Um
gás nobre é um membro da
família dos gases nobres da Tabela Periódica.
Estes gases têm uma baixa reactividade e são
também conhecidos por gases inertes.
Os gases nobres são os seguintes (seguindo a ordem
da tabela periódica):
* Hélio, número atómico 2
* Néon ou neônio, número atómico
10
* Árgon ou argônio, número atómico
18
* Crípton ou criptônio , número atómico
36
* Xénon ou xenônio, número atómico
54
* Rádon ou radônio, número atómico
86
Os
gases nobres formam uma série química. São
elementos químicos do grupo 18 ( grupo 0 ou 8A
nas tabelas mais antigas ); especificamente são
os elementos hélio, neônio, argônio,
criptônio, xenônio e radônio.
O termo “gás nobre” vem do fato que,
do ponto de vista humano, nobre é aquele que geralmente
evita as pessoas comuns. Do mesmo modo, a característica
destes gases é de não combinarem com os
demais elementos. Os gases nobres já foram denominados
de “gases inertes” porém, o termo não
é exato porque já tem sido demonstrado que
alguns podem participar de reações químicas.

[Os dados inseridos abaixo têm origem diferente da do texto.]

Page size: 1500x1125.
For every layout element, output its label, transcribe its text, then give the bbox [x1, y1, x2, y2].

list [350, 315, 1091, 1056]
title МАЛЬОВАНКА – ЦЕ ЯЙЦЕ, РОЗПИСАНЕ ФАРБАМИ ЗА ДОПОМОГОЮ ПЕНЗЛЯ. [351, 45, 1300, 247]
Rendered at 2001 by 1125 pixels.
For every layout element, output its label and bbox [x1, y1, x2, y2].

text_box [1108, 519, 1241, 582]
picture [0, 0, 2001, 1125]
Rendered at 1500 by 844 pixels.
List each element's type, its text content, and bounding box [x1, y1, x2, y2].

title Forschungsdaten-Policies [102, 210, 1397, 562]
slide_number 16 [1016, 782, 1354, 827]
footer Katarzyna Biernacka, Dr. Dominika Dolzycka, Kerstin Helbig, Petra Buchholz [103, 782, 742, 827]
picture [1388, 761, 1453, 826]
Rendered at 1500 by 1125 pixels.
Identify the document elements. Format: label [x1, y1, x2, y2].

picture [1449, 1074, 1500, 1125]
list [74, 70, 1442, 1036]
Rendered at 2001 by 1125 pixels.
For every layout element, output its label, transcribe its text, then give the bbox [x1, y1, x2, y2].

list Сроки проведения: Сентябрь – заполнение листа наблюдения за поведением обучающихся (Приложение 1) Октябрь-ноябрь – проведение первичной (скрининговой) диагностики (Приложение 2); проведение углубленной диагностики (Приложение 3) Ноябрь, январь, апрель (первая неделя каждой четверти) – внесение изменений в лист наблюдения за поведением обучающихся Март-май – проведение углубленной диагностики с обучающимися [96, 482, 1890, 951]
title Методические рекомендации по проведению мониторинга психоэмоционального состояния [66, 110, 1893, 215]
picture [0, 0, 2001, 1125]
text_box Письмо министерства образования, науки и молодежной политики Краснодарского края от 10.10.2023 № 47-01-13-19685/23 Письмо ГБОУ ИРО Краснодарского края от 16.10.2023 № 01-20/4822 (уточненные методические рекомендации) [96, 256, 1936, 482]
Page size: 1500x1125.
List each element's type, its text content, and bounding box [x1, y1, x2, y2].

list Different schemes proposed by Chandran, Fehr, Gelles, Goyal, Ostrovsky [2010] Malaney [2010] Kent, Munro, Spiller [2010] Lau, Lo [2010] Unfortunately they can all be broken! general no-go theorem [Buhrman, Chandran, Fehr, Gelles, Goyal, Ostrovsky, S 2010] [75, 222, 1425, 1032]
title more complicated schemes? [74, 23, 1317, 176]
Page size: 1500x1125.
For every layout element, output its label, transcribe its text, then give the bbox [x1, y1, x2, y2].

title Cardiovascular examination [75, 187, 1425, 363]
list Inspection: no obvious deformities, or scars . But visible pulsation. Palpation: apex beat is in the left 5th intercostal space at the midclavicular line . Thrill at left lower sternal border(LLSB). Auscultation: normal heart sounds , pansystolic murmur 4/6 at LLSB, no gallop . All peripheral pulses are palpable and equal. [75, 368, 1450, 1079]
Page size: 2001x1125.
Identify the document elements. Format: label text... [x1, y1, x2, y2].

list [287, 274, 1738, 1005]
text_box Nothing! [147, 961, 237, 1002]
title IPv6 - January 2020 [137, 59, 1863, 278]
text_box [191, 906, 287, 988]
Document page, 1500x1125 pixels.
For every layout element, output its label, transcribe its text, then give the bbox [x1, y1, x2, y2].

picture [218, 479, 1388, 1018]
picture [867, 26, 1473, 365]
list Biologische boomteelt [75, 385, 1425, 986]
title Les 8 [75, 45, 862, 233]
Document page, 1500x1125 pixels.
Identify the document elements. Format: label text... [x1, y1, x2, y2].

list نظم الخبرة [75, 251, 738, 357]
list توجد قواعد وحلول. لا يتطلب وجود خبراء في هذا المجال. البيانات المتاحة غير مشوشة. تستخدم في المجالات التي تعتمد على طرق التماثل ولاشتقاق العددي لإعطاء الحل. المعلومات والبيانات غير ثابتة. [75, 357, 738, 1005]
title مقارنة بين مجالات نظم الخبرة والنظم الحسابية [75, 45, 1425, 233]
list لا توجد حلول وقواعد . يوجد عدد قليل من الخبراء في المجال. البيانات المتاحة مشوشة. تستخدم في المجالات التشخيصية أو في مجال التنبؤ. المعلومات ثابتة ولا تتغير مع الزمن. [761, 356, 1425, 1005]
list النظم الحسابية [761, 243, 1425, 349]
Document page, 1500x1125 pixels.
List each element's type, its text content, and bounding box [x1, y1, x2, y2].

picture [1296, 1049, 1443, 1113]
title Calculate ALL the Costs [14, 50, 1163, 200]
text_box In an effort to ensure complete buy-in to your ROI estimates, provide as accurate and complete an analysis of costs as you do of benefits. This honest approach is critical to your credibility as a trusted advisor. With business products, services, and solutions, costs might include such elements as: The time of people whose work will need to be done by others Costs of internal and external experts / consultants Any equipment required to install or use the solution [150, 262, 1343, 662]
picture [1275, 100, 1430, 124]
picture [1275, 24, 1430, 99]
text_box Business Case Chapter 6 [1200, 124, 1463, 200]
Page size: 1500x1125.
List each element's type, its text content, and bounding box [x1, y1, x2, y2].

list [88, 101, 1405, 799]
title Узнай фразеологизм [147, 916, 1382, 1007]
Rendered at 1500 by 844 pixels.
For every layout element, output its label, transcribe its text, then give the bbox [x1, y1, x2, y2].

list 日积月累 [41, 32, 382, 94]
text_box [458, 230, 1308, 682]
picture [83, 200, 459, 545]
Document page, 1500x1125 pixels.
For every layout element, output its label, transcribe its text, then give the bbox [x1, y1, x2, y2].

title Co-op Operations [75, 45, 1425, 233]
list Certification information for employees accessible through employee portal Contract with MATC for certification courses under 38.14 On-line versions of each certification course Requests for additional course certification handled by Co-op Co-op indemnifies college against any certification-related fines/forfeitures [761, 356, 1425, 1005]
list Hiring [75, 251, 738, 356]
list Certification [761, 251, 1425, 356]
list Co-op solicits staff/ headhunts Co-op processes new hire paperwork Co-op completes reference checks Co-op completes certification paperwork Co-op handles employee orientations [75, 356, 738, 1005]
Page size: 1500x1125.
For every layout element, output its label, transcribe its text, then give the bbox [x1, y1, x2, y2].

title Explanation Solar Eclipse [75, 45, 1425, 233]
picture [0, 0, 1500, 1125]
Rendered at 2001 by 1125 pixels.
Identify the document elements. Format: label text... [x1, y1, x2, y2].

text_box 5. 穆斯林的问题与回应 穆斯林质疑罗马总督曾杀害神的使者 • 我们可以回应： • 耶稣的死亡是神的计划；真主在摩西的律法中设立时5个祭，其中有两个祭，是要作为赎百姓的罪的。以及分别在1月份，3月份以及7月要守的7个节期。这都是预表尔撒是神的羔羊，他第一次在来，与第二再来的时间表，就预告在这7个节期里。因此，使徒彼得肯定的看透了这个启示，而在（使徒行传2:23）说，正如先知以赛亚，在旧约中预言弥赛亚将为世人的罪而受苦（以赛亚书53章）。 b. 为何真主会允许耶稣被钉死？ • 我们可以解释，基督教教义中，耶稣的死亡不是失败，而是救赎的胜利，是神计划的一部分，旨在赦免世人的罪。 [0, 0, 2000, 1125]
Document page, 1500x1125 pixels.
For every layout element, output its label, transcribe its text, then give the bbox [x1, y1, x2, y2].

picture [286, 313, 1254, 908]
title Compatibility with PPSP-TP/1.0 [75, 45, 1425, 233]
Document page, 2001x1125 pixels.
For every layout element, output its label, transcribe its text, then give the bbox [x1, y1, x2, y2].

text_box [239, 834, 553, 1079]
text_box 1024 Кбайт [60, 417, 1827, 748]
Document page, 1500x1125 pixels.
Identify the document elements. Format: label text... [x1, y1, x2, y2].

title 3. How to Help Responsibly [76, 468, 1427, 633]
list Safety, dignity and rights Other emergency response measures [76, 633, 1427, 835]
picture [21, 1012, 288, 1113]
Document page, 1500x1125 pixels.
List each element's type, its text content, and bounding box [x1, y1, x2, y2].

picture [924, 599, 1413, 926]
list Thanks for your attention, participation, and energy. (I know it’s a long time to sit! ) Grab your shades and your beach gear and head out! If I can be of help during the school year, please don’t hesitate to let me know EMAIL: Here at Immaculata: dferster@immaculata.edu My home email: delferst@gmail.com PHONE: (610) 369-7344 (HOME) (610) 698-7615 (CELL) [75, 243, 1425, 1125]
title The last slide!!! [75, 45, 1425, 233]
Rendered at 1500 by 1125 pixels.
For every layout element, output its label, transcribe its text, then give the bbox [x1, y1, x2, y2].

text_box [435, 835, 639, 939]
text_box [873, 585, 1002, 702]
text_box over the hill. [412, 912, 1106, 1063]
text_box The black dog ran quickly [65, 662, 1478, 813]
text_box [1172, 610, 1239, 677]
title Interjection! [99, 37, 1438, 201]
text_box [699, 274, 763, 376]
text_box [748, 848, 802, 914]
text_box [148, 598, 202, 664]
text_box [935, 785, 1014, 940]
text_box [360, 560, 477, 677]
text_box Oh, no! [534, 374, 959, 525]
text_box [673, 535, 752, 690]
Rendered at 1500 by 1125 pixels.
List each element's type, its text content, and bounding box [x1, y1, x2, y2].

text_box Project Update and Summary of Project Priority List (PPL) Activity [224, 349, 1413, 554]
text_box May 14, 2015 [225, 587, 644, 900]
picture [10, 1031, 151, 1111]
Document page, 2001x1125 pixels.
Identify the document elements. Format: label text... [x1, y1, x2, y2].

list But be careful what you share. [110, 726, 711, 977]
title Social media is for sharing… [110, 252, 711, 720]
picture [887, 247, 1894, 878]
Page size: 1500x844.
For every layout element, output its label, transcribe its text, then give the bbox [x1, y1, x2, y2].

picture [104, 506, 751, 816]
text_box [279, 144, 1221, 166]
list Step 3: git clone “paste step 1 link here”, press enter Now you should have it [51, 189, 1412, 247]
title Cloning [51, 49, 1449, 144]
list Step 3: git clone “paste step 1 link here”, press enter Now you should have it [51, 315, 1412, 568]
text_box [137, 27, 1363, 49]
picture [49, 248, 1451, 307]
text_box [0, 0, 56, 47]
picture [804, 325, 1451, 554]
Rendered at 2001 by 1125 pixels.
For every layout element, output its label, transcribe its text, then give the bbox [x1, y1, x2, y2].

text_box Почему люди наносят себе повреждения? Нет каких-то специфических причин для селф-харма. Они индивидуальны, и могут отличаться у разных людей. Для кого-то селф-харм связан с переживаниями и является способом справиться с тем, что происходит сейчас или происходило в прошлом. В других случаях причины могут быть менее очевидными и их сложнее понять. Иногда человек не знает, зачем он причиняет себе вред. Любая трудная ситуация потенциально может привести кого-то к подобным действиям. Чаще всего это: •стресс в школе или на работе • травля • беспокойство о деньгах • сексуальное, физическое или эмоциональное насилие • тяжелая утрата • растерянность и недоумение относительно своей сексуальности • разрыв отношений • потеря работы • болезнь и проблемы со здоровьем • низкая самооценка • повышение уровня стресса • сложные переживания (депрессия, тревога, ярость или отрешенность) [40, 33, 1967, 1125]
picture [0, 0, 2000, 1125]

Embora existam em quantidades consideráveis na
atmosfera terrestre, não foram descobertos devido
à baixa reatividade que possuem. A primeira evidência
da existência dos gases nobres foi através
da descoberta da existência do hélio no sol,
feita por análise espectrográfica da luz
solar. Mais tarde o hélio foi isolado da atmosfera
terrestre por William Ramsay. Os gases nobres apresentam
forças de atrações interatômicas
muito fracas, daí apresentarem baixos pontos de
fusão e ebulição. Por isso são
gasosos nas condições normais, mesmo aqueles
que apresentam átomos mais pesados.
Todos os gases nobres apresentam os orbitais dos níveis
de energia exteriores completos com elétrons, por
isso não formam facilmente compostos químicos.
A medida que os átomos dos gases nobres crescem
na extensão da série tornam-se ligeiramente
mais reativos, daí poder-se induzir o xenônio
a formar compostos com o flúor. Em 1962, Neil Bartlett,
trabalhando na Universidade de Columbia, Inglaterra ,
ragiu o xenônio com o flúor produzindo os
compostos XeF2, XeF4, e XeF6. O radônio foi combinado
com o flúor formando o fluoreto de radônio,
RnF, que brilha intesamente na cor amarelada quando no
estado sólido. Além disso, o criptônio
pode ser combinado com o flúor formando KrF2, o
xenônio para produzir o biatômico de curta-duração
Xe2 , e pode-se reagir gás nobre com outros haletos
produzindo, por exemplo, XeCl usado em lasers.
Em 2002, foram descobertos compostos nos quais o urânio
formava moléculas com argônio, criptônio
ou xenônio. Isto sugere que os gases nobres podem
formar compostos com os demais tipos de metais.
O fluoreto de argônio (ArF2) foi descoberto em 2003
pelo químico suiço Helmut Durrenmatt.
Na tabela periódica, abaixo do radônio, existe
um espaço vazio. Isto significa que, teoricamente,
pode existir um outro gás nobre ainda não
descoberto. Este gás nobre ainda a descobrir tem
sido nomeado temporariamente como Ununoctium.